# Petco $1 gallon starts Sunday 6/29/2013



## drewsuf82 (May 27, 2012)

gus6464 said:


> Just a heads up local Petco is stocking up on tanks and was told it's because $1 is starting again tomorrow.


My petco spidey sense was tingling just 2 days ago when I was in there and asked and they said with a smile...."it has been a while"

I really fear the day that I have a house and an extra few hundred dollars when that sale occurs...


----------



## gus6464 (Dec 19, 2011)

drewsuf82 said:


> My petco spidey sense was tingling just 2 days ago when I was in there and asked and they said with a smile...."it has been a while"
> 
> I really fear the day that I have a house and an extra few hundred dollars when that sale occurs...

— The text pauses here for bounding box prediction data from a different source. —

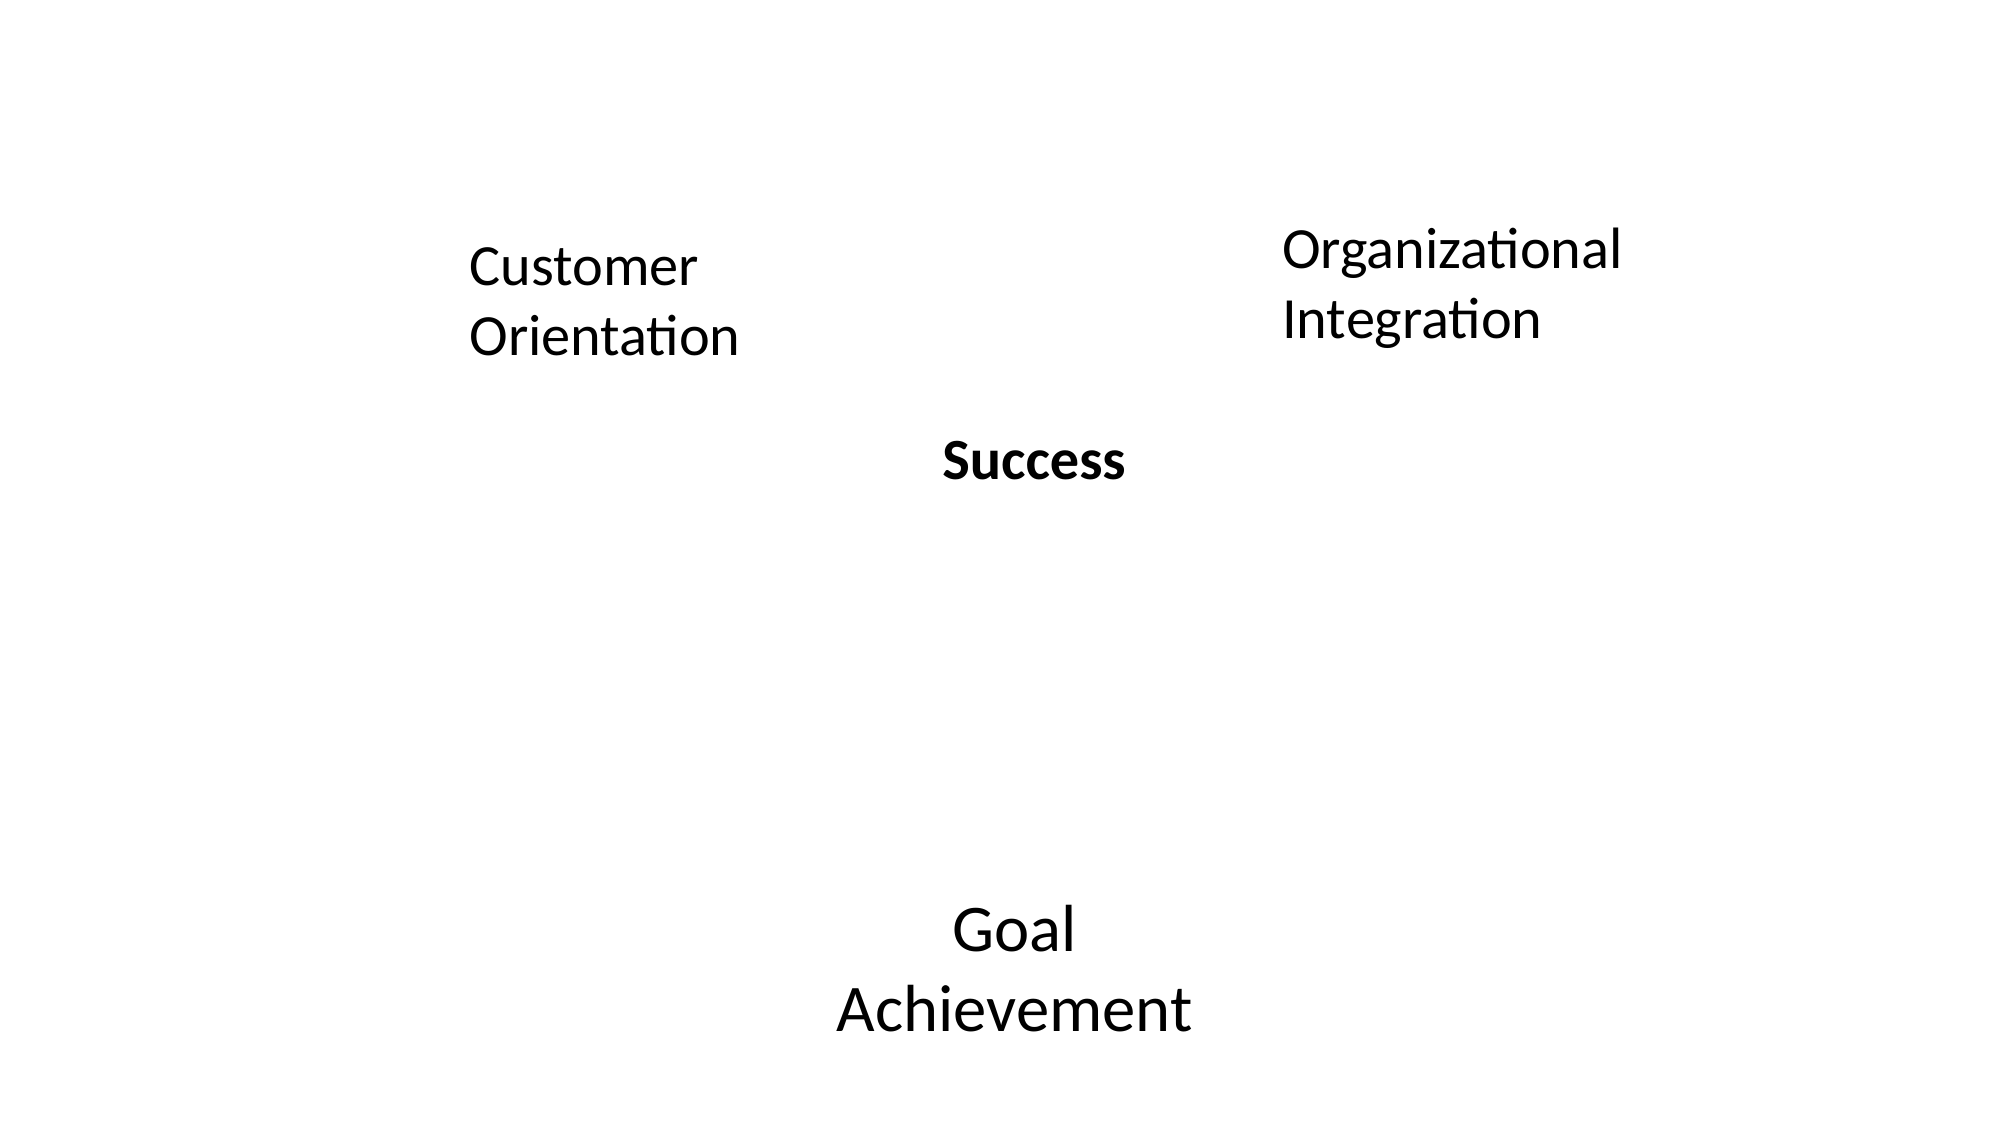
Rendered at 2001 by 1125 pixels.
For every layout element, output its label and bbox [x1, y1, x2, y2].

list [137, 47, 1925, 1100]
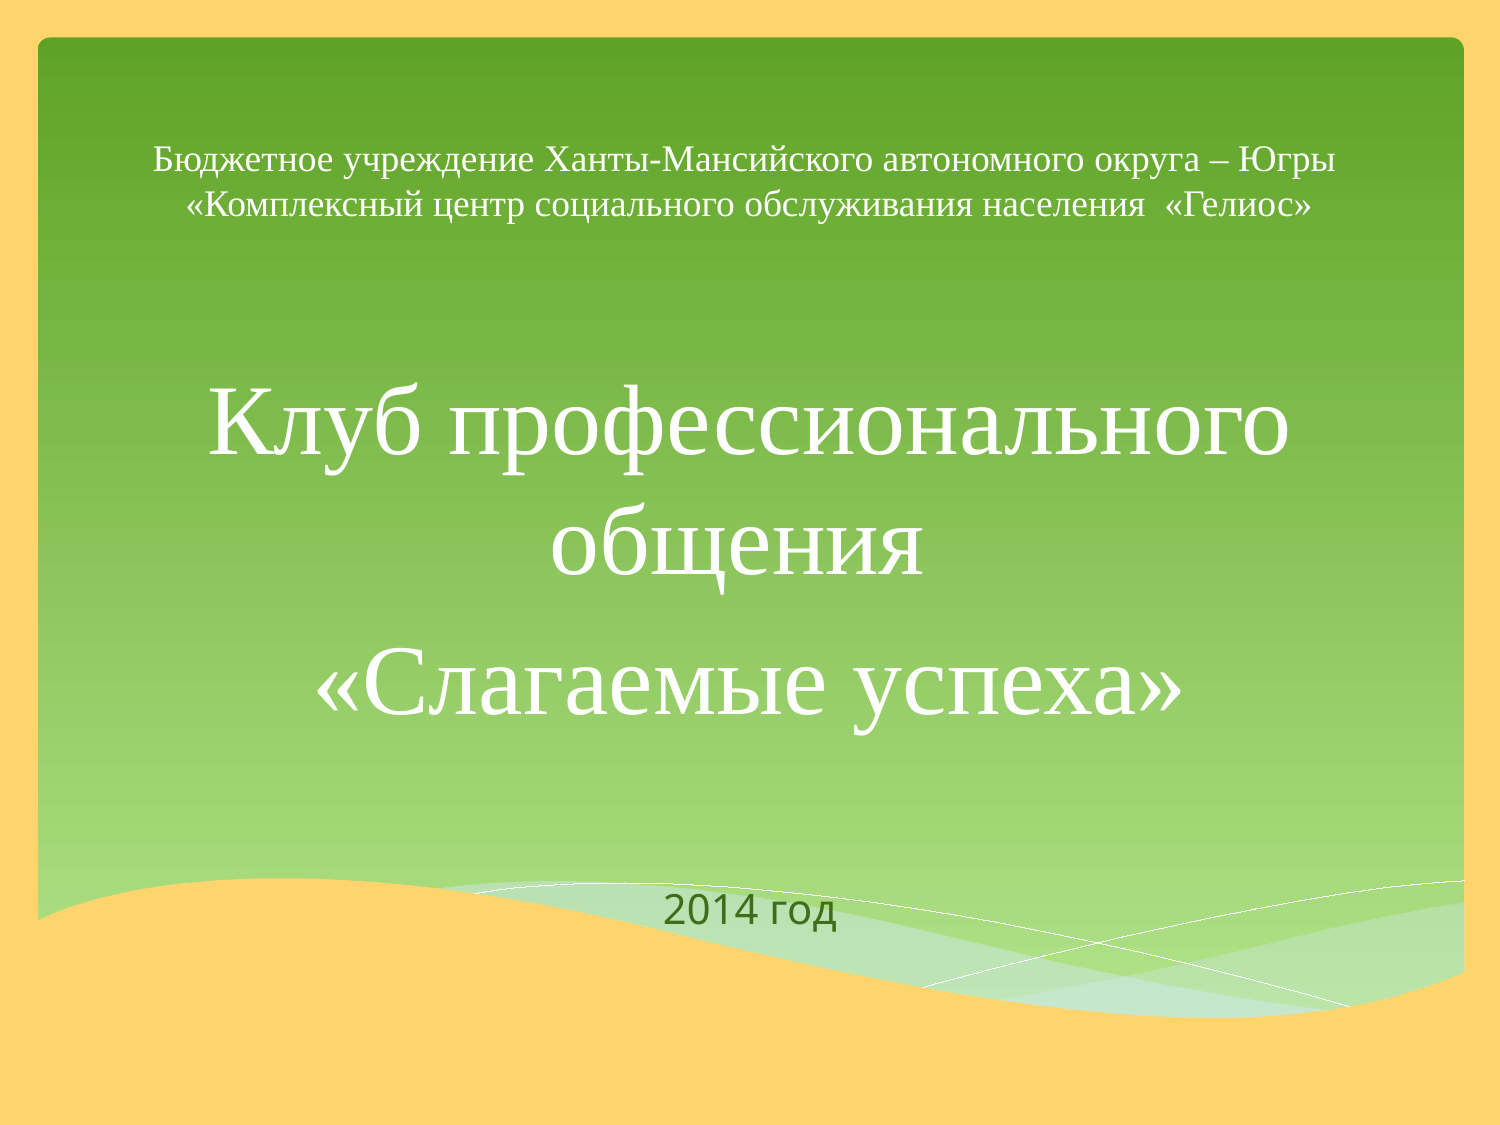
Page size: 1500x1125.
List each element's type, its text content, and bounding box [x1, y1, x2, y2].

subtitle Клуб профессионального общения «Слагаемые успеха» 2014 год [112, 267, 1388, 1035]
title Бюджетное учреждение Ханты-Мансийского автономного округа – Югры «Комплексный центр социального обслуживания населения «Гелиос» [112, 90, 1388, 232]
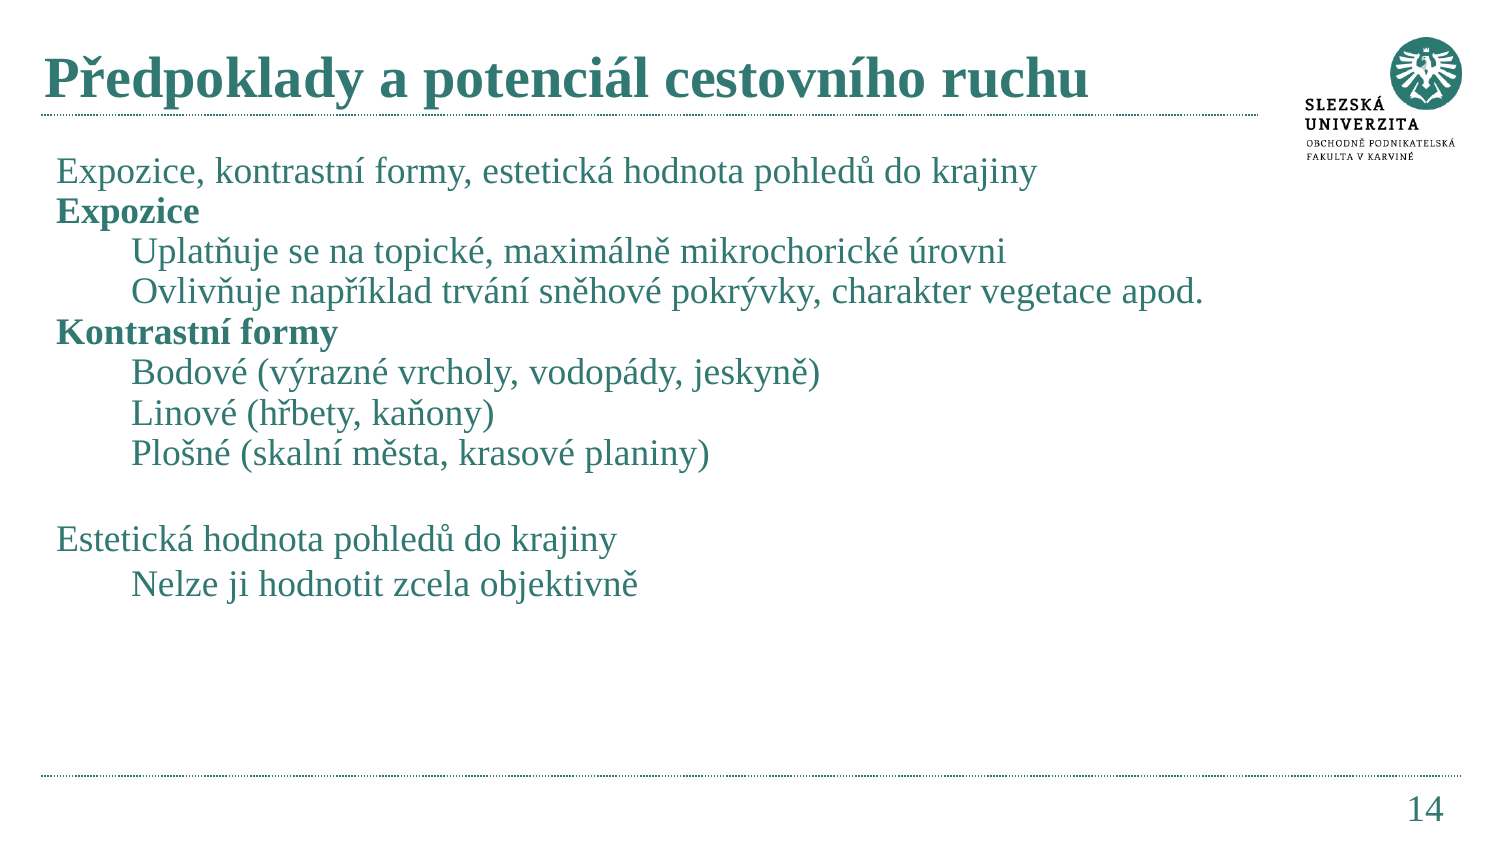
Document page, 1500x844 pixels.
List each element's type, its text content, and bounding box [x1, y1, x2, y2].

picture [1305, 37, 1462, 160]
title Předpoklady a potenciál cestovního ruchu [29, 32, 1188, 116]
slide_number 14 [1281, 776, 1459, 822]
list Expozice, kontrastní formy, estetická hodnota pohledů do krajiny Expozice Uplatňuje se na topické, maximálně mikrochorické úrovni Ovlivňuje například trvání sněhové pokrývky, charakter vegetace apod. Kontrastní formy Bodové (výrazné vrcholy, vodopády, jeskyně) Linové (hřbety, kaňony) Plošné (skalní města, krasové planiny) Estetická hodnota pohledů do krajiny Nelze ji hodnotit zcela objektivně [41, 138, 1270, 718]
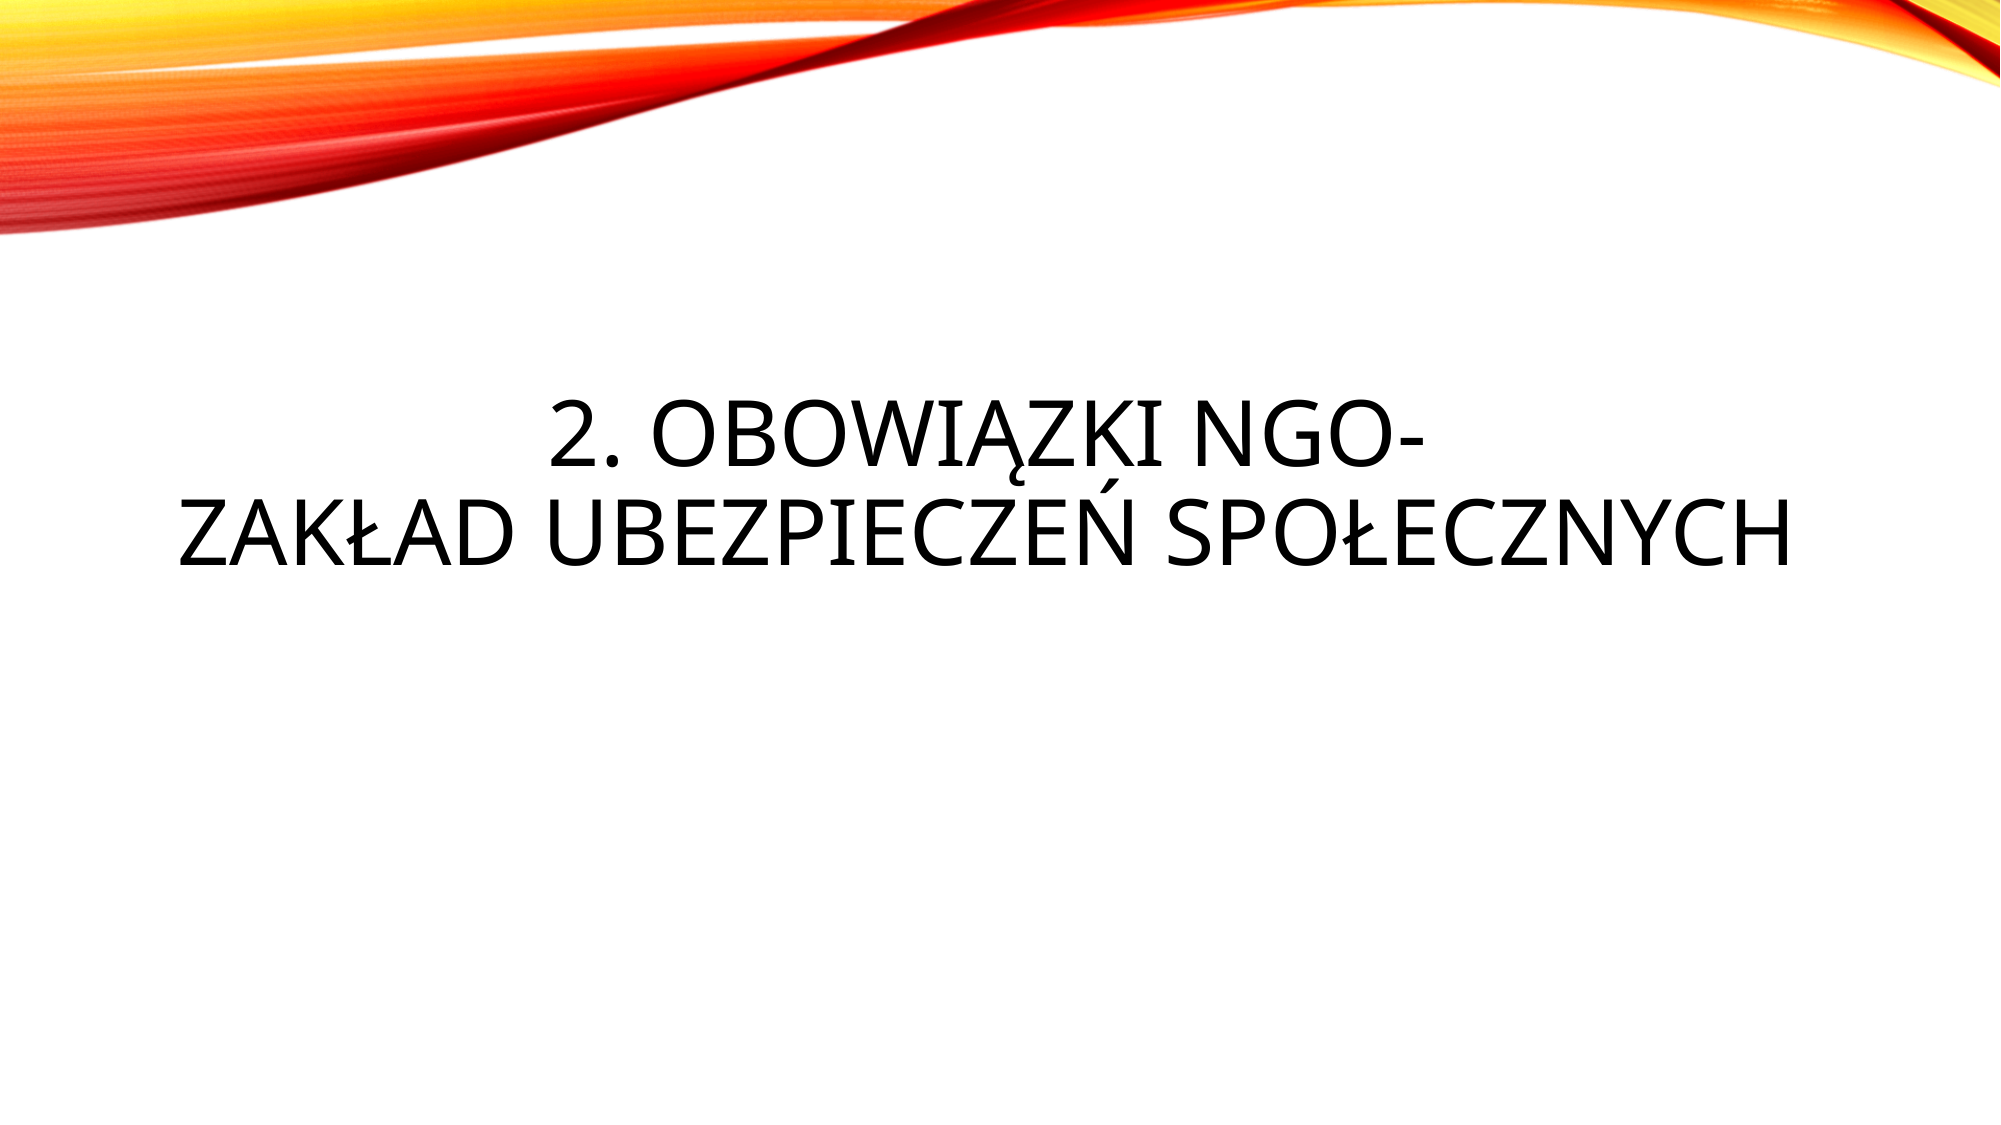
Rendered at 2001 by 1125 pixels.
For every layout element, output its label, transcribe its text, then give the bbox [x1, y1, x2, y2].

title 2. OBOWIĄZKI NGO- Zakład Ubezpieczeń społecznych [109, 380, 1867, 593]
picture [0, 0, 2000, 237]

Yeah I will be there tomorrow first thing. Need to pick up a tank for a reef sump. Now to decide whether to go for 10 or 20g sump.


----------



## Oceangirl (Feb 5, 2013)

I am going on a hunt on craiglist for a used tank and stand. Everyone getting rid of their old tank to upgrade!


----------



## thenameless (Dec 12, 2011)

yay, just saw that off to petco I go tomorrow


----------



## acitydweller (Dec 28, 2011)

fyi the $1 / gal starts on 30 June and runs through 27 Jul.


----------



## Snowflake311 (Apr 20, 2011)

Really? I will have to go shop tomorrow I want another 20gal long or maybe a 10gal or both haha.


----------



## TehDopeness (Jun 26, 2013)

40B picked up! Only 4 left at that store lol


----------



## secuono (Nov 19, 2009)

...I just want a massive 400g planted tank to be on one of these sales by accident one day...*sigh*
=D


----------



## fish_22 (Jun 13, 2013)

what exactly is this 1$ gallon offer? like what does it apply to and what is it?

Thanks


----------



## bennyjam (Nov 6, 2012)

$1 per gallon. For instance, I got a ten gallon for $10 and a 40 gallon breeder for $40. Won't be able to set them up for a few months but couldn't wait for the next sale.


----------



## bennyjam (Nov 6, 2012)

Sale applies to 10, 20 high, 20 long, 29, 40b and 55 gallon tanks. Runs til the end of the month.


----------



## fish_22 (Jun 13, 2013)

does it apply to stores nationwide?


----------



## somewhatshocked (Aug 8, 2011)

Not all stores participate. For the most part, though, most do.


----------



## acitydweller (Dec 28, 2011)

it would be smart to call ahead before heading out to your local petco.


----------



## Oceangirl (Feb 5, 2013)

Mine still has tons of tanks! Last year within 1 week pretty much all the tanks were gone. Of course when I went in the first day they didn't even have any of the signs up!


----------



## crice8 (Aug 2, 2012)

Petsmart is doing $2 a gallon sale but it comes with a glass top and light. I probably wont use the light anyways but the glass top is nice. So $40 and a 45 minute drive to go to petco for the 40 breeder. or a 5 minute drive to petsmart at $80 with glass top and light. Should I get the one at petsmart since it comes with a glass top? I would have to pay about $30 for the glass top and I will probaly end up buying once since I have the versa top on my 20 gallon and 10 gallon? What do you guys think


----------



## rcs0926 (Jun 14, 2013)

crice8 said:


> Petsmart is doing $2 a gallon sale but it comes with a glass top and light. I probably wont use the light anyways but the glass top is nice. So $40 and a 45 minute drive to go to petco for the 40 breeder. or a 5 minute drive to petsmart at $80 with glass top and light. Should I get the one at petsmart since it comes with a glass top? I would have to pay about $30 for the glass top and I will probaly end up buying once since I have the versa top on my 20 gallon and 10 gallon? What do you guys think


I'd go with the Petsmart tank. It's going to cost you $80 for the tank, glass top and gas, and you're going to have to drop some extra $ to get a light for the tank. Even if you decide to replace the stock hood on the Petsmart tank, it still comes out in a wash in terms of price, and you don't have to drive 45 minutes to get to Petco.


----------



## crice8 (Aug 2, 2012)

rcs0926 said:


> I'd go with the Petsmart tank. It's going to cost you $80 for the tank, glass top and gas, and you're going to have to drop some extra $ to get a light for the tank. Even if you decide to replace the stock hood on the Petsmart tank, it still comes out in a wash in terms of price, and you don't have to drive 45 minutes to get to Petco.


petsmart tank it is(=


----------



## Blueangel (Aug 19, 2012)

ohh how i wish i could get a ride there to get a tank or two maybe the next time!!


----------